R. F. LANGLEY ŞİİRLERİNİN RADİKAL MANZARALARI: BÜLBÜLE ŞİİRİNİN BİÇEMBİLİMSEL İNCELEMESİ

Bu makalenin amacı R. F. Langley’nin şiirlerini, bağlamsal/metinsel ilişkilerin açık sahasında manzara-dil etkileşiminin belirlediği radikal manzara şiirinin bir örneği olarak ve “Bülbül’e” adlı şiiri odağında incelemektir. Langley’nin şiirleri gelenekle yeniliğin, olumlamayla olumsuzlamanın, kesinlikle şüphenin ve insanla insan olmayanın modernist bir bileşiğidir. Langley’nin şiirsel manzaraları ya da sanat tuvali zamanın geç-modernist yazılarıyla ilişkilendirilir. Langley’nin şiirlerinde manzara/çevre ile insanlık, insanla insan olmayan arasındaki ilişkiler birbirlerini karşılıklı olarak kurar. Romantik söylemle varoluşçu söylemin arasında yer alan Langley şiirleri modernist, kişisel olmayan, bilimsel, yenilikçi, deneysel ve kurgusal bir gerçeklik ve dil yaklaşımına sahiptir. “Bülbül’e” şiiri, gerçeklik ve dilin modernist belirsizliğini, şiirde konuşan kişinin varoluşun dama tahtasında doğruluk ve ifade seçenekleri arasında vertigovari sendelemesi yoluyla ve aynı zamanda şiirin zıt kutuplar arasında değişen, düzensiz yapısı ile şekli ve  “yanaşık sıralama” (parataxis), “yanyanalık”(juxtaposition), “artlama” (enjambment), “koşutluk” (parallelism), “sapma” (deviation), “önceleme” (foregrounding) ve söylemsel bağlantılar gibi biçembilimsel yöntemler aracılığıyla örnekler. 

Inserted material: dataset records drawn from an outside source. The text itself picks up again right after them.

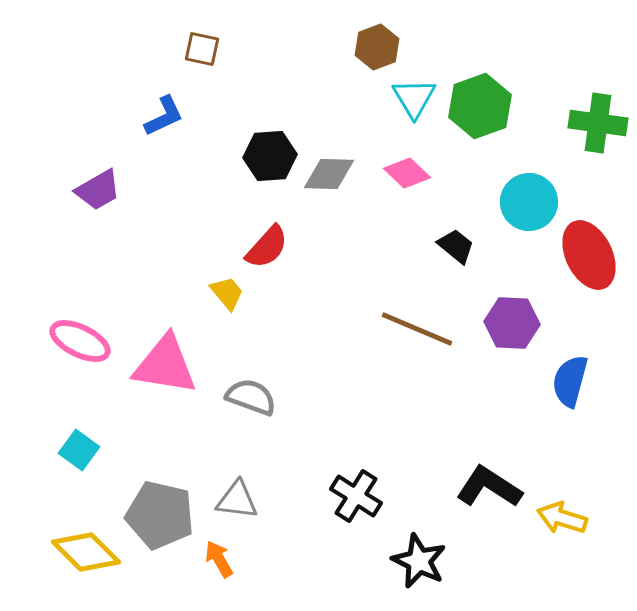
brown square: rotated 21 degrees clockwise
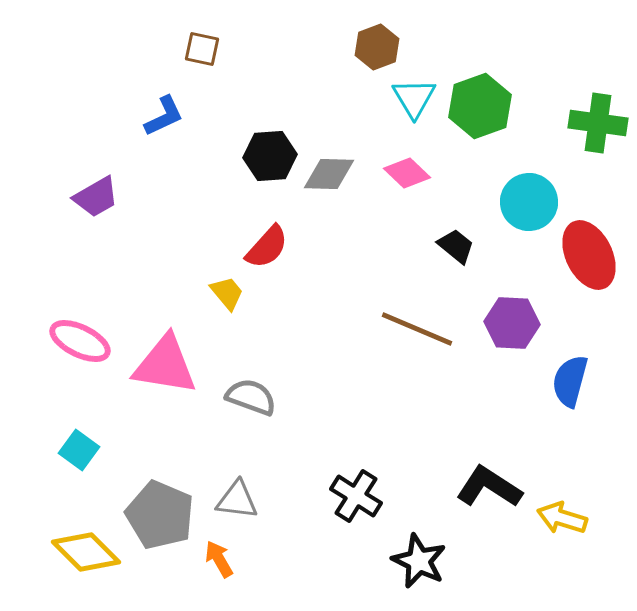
purple trapezoid: moved 2 px left, 7 px down
gray pentagon: rotated 10 degrees clockwise
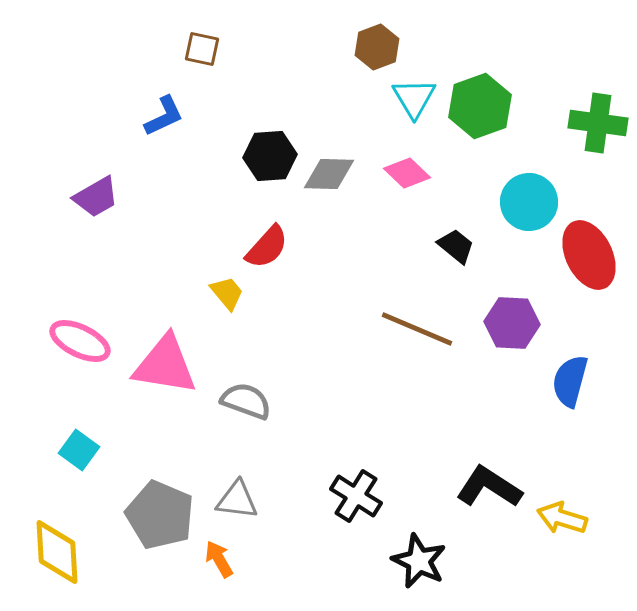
gray semicircle: moved 5 px left, 4 px down
yellow diamond: moved 29 px left; rotated 42 degrees clockwise
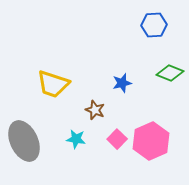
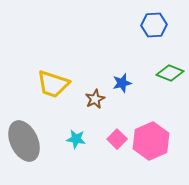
brown star: moved 11 px up; rotated 24 degrees clockwise
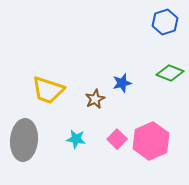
blue hexagon: moved 11 px right, 3 px up; rotated 15 degrees counterclockwise
yellow trapezoid: moved 5 px left, 6 px down
gray ellipse: moved 1 px up; rotated 30 degrees clockwise
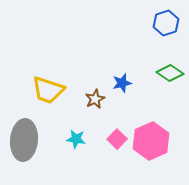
blue hexagon: moved 1 px right, 1 px down
green diamond: rotated 12 degrees clockwise
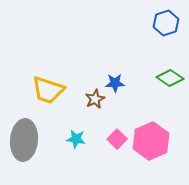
green diamond: moved 5 px down
blue star: moved 7 px left; rotated 12 degrees clockwise
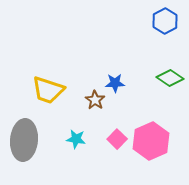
blue hexagon: moved 1 px left, 2 px up; rotated 10 degrees counterclockwise
brown star: moved 1 px down; rotated 12 degrees counterclockwise
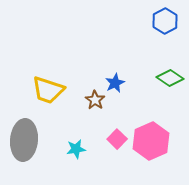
blue star: rotated 24 degrees counterclockwise
cyan star: moved 10 px down; rotated 18 degrees counterclockwise
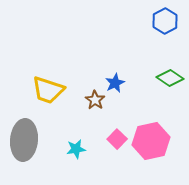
pink hexagon: rotated 12 degrees clockwise
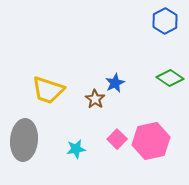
brown star: moved 1 px up
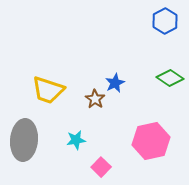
pink square: moved 16 px left, 28 px down
cyan star: moved 9 px up
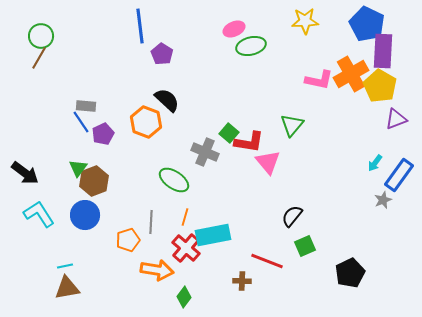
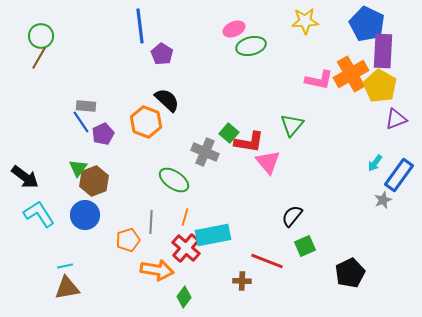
black arrow at (25, 173): moved 4 px down
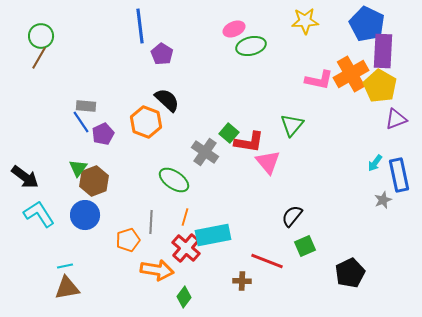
gray cross at (205, 152): rotated 12 degrees clockwise
blue rectangle at (399, 175): rotated 48 degrees counterclockwise
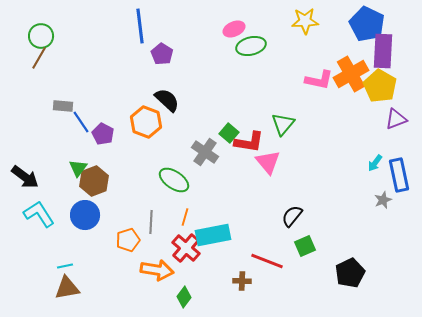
gray rectangle at (86, 106): moved 23 px left
green triangle at (292, 125): moved 9 px left, 1 px up
purple pentagon at (103, 134): rotated 20 degrees counterclockwise
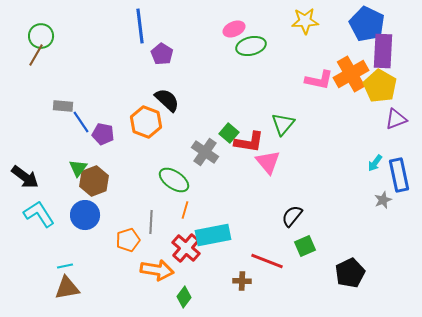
brown line at (39, 58): moved 3 px left, 3 px up
purple pentagon at (103, 134): rotated 15 degrees counterclockwise
orange line at (185, 217): moved 7 px up
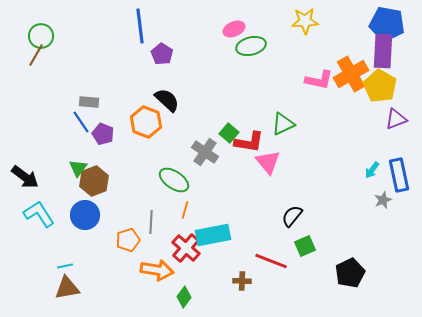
blue pentagon at (367, 24): moved 20 px right; rotated 16 degrees counterclockwise
gray rectangle at (63, 106): moved 26 px right, 4 px up
green triangle at (283, 124): rotated 25 degrees clockwise
purple pentagon at (103, 134): rotated 10 degrees clockwise
cyan arrow at (375, 163): moved 3 px left, 7 px down
red line at (267, 261): moved 4 px right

RADICAL LANDSCAPES OF R. F. LANGLEY’S POETRY: A STYLISTIC ANALYSIS OF TO A NIGHTINGALE

This paper aims to examine R. F. Langley’s poetry as an example of radical landscape poetry, which is characterized by the interplay between landscape and language in an open field of con/textual relationships, with a focus on his poem “To a Nightingale”. Langley’s poetry can be regarded as a Modernist compound of tradition and innovation, affirmation and negation, certainty and doubt, and the human and the non-human. Langley’s poetic landscape(s) or his artistic canvas is associated with the late-modernist writing of his time. In Langley’s poetry, the relationships between landscape/environment and humanity, the human and the non-human are depicted as mutually constructive. Situated between the romantic and the existentialist discourses, Langley’s poetry possesses a modernist, depersonalized, scientific, innovative, experimental and speculative approach to reality and language. “To a Nightingale” epitomizes the modernist indeterminacy of reality and language through the vertiginous vacillation of the speaker between alternatives of truth and expression in the checkerboard of existence, as well as through the disordered structure and shape of the poem, alternating between opposite poles, through the use of stylistic devices such as parataxis, juxtaposition, enjambment, parallelism, deviation, foregrounding and discoursal relations.